Member of the Nebraska Legislature from the 27th district
- In office January 3, 1961 – May 18, 1964
- Preceded by: John G. Donner
- Succeeded by: Fannie Wylie

Personal details
- Born: 1890 Antelope County, Nebraska
- Died: May 18, 1964 (aged 74) Elgin, Nebraska
- Party: Republican
- Spouse: Fannie Wylie ​(m. 1924)​
- Children: 3 (including William)
- Relatives: John G. Donner (nephew)
- Occupation: Farmer, livestock breeder

= Matt Wylie =

American politician (1890–1964)

Matthew Wylie (1889 or 1890 – May 18, 1964) was a Republican politician from Nebraska who served as a member of the Nebraska Legislature from the 27th district from 1961 until his death in 1964.

==Early life==
Wylie was born in Antelope County, Nebraska, and was a farmer and livestock breeder in Elgin. He served as treasurer of the township, and was elected to the Antelope County Board of Supervisors in 1946 as a Republican, serving until 1949. In 1948, he unsuccessfully sought the Republican nomination for County Assessor.

==Nebraska Legislature==
In 1960, State Senator John G. Donner, Wylie's nephew, declined to seek a third term, instead running for Lieutenant Governor. Wylie ran to succeed him in the 27th district, which included Antelope and Boone counties. In the nonpartisan primary, he faced businessman and band director George Fritton. Fritton narrowly placed first in the primary, receiving 30 more votes than Wylie. At the general election, Wylie led Fritton by 7 votes on election night, and once all votes were tabulated, Wylie won by 30 votes.

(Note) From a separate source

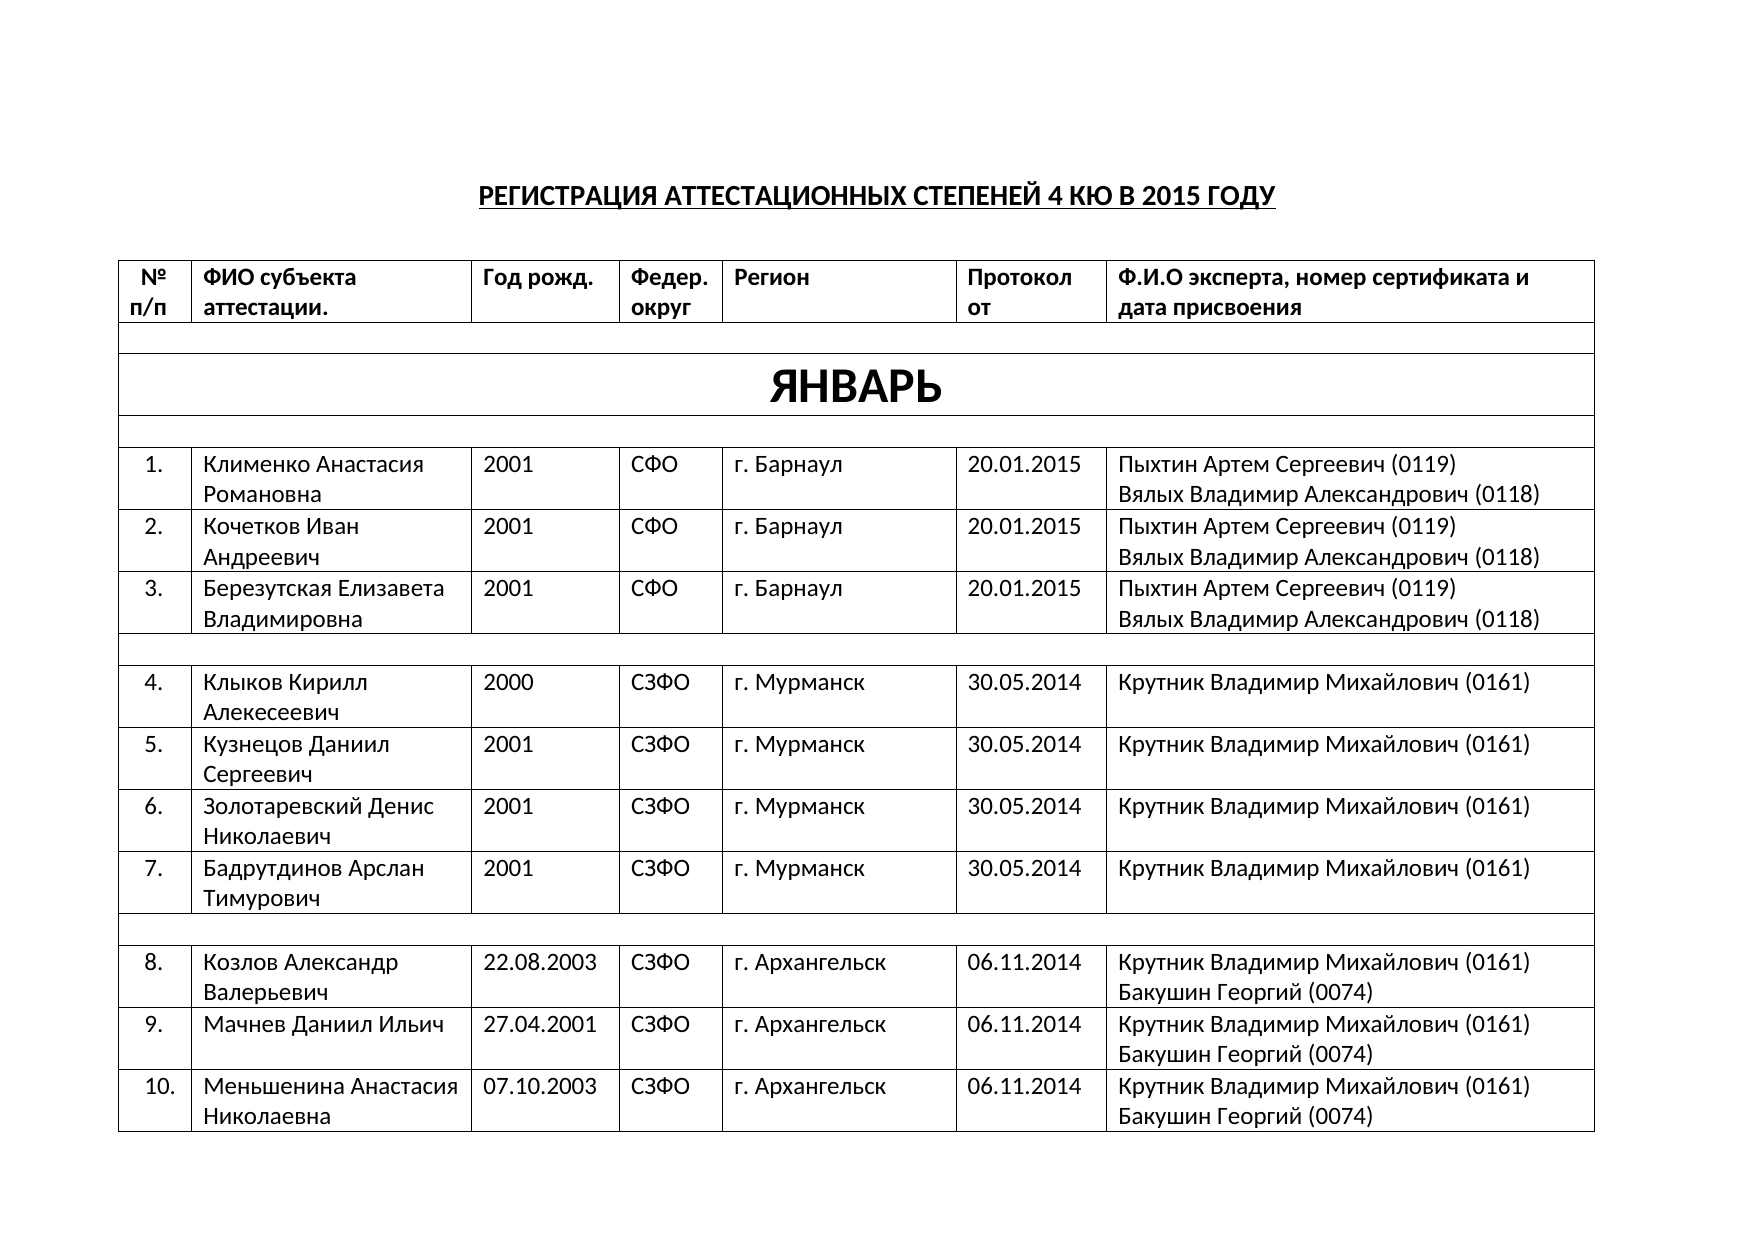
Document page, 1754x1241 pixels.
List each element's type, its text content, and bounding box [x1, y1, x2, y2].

Wylie sought re-election in 1962, but did not announce his campaign for several months. Donner initially filed to run, but withdrew from the race to instead run for the county board of supervisors, and Wylie ran for a second term. He was challenged by Charles Beckwith and John Homan. In the primary, Wylie placed first, receiving 40 percent of the vote, and advanced to the general election with Homan, who placed second with 31 percent. Wylie narrowly defeated Homan, winning 51 percent of the vote.

In 1964, Wylie declined to seek re-election.

==Death==
Wylie died on May 18, 1964, of a heart attack. His wife, Fannie Wylie, was appointed by Governor Frank B. Morrison to serve out his remaining term, and one of his sons, William M. Wylie, was elected to succeed him later that year.